When I was a kid and gaga for RPGs of any kind, there wasn't "JRPGs" and "Western RPGs" - nobody said that, there was just "Console RPGs" and "PC RPGs". Implicit in this, if you knew enough, was that Console RPGs were JRPGs, and PC RPGs were Western RPGs, simply because Japanese software devs almost exclusively designed for home consoles (themselves, manufactured by Japanese companies), and Western software devs almost exclusively made their RPGs for PC (themselves, mostly the purview of Silicon Valley). But it's only implicit if you knew enough about how the sausage was made; to a kid like me who didn't even realize that console games mostly came from Japan, all these games were just... games. No need to gender them with nationalities. There was a big schism after Wizardry, and the two schools of RPG making went in divergent paths for many generations. If you didn't mix ecosystems and stayed loyal to just console gaming or PC, you wouldn't even necessarily know there was a difference. And for their part, Japanese companies went to great lengths to hide the fact that you're paying Japanese companies for things, because at that time, racism and paranoia against Asians and imported Asian goods was at an all-time high.

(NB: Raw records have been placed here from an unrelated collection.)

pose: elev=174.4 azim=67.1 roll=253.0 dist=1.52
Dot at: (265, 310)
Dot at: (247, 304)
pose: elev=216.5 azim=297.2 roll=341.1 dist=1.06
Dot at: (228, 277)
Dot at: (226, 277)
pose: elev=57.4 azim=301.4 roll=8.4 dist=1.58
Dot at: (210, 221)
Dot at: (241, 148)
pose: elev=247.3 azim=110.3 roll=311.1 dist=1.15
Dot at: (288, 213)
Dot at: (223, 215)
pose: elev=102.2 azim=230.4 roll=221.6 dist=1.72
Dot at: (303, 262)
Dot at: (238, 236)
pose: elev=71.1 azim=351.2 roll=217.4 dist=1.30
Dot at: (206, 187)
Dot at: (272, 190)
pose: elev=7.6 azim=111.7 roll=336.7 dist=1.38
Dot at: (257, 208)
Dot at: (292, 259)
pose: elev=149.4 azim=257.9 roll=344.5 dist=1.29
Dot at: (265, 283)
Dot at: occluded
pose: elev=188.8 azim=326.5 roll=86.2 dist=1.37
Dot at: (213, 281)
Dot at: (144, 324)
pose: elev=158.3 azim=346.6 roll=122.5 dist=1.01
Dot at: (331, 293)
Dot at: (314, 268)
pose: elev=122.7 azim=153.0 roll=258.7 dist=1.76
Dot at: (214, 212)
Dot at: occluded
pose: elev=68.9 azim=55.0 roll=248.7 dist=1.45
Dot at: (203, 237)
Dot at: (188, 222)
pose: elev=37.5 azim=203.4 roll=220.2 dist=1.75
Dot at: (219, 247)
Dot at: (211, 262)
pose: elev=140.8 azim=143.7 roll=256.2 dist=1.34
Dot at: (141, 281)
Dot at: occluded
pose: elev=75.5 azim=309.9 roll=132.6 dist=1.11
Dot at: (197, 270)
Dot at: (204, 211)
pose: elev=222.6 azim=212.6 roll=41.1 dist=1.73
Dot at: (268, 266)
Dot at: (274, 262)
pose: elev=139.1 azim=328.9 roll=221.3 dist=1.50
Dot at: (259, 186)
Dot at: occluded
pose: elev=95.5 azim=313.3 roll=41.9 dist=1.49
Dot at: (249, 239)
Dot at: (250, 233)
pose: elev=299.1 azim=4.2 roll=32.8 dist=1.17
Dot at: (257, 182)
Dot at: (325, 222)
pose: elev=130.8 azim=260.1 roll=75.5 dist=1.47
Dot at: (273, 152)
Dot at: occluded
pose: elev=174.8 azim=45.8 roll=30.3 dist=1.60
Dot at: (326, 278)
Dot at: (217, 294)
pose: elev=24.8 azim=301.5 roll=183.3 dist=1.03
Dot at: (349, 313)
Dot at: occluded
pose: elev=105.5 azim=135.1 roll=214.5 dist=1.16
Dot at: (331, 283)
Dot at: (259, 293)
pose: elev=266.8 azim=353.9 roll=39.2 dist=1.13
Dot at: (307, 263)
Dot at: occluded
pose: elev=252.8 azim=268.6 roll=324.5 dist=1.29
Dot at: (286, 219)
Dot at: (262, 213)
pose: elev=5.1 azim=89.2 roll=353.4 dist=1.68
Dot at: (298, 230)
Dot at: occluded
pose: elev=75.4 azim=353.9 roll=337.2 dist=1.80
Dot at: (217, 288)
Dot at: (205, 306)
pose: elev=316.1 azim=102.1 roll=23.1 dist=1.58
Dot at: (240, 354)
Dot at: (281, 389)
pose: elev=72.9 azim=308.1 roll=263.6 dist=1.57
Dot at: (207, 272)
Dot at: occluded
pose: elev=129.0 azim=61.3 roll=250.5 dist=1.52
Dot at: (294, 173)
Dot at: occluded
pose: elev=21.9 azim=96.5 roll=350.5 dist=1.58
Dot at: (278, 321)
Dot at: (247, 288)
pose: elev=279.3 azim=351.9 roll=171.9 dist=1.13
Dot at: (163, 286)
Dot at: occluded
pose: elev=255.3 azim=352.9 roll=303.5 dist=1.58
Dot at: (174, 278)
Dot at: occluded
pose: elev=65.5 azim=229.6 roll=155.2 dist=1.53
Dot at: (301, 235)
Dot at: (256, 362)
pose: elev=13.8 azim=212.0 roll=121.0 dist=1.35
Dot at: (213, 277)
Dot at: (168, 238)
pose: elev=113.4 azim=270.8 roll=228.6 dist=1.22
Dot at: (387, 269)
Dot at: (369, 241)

Then comes the Xbox-360/PS3 era, where Western devs decided to defect and port their games to consoles en masse, and Microsoft started paying bounties for Japanese companies to make games exclusively for their platform. Suddenly, all RPGs are now Console RPGs, and we need a new way to differentiate between the games that followed the Dragon Quest branch on the family tree, versus the ones that followed after Ultima and Bard's Tale, etc. And because humanity is awful, everyone defaulted onto a nationalistic/racial way of dividing and classifying games. Which honestly, I find intensely problematic. Just calling things "Western" versus something Other is fraught with the baggage of centuries of racism and colonialism. Suddenly, games all of us grew up with thinking of as ours and as normal, are suddenly being given Othering labels. They're Japanese games, and PC games are now our games - "Western" games. There is probably a really good master's thesis in here dissecting the tonal shift in how games out of Japan are discussed - like statistically analyzing how much more often derogatory, othering language got used in the 360 era and beyond when discussing games originating from other cultures in say, games media.
It's one of those things where the average person doesn't really think it's weird or wrong to make this kind of division. Because there's just an obvious difference and everybody intrinsically knows it. Asian-Americans know that thought process though, it's the same thought process that the Supreme Court used to perpetuate institutional discrimination against us. (see: Ozawa vs the United States) Labels matter, and affect how we perceive and experience things, with centuries of meaning and baggage imbued into words.
And even if you disagree with this entire screed, it just increasingly doesn't make sense anymore. There's a multitude of Western devs that grew up playing Console RPGs and have decided to take them as their primary influence when designing their own. And this trend isn't just the West aping Japan, it's a proper cultural exchange where tons of Japanese devs are implementing all kinds of influences from Western games into theirs. Just like how rigid genre definitions like TRPG/SRPG/Action RPG are all completely obsolete, so too is the title JRPG. When Western devs without a single Japanese person on their staff, Nikkei or otherwise, decides to call their game a Japanese RPG, what's even the point of that differentiation then? Can't we think of better ways to talk about our games that don't use Othering language?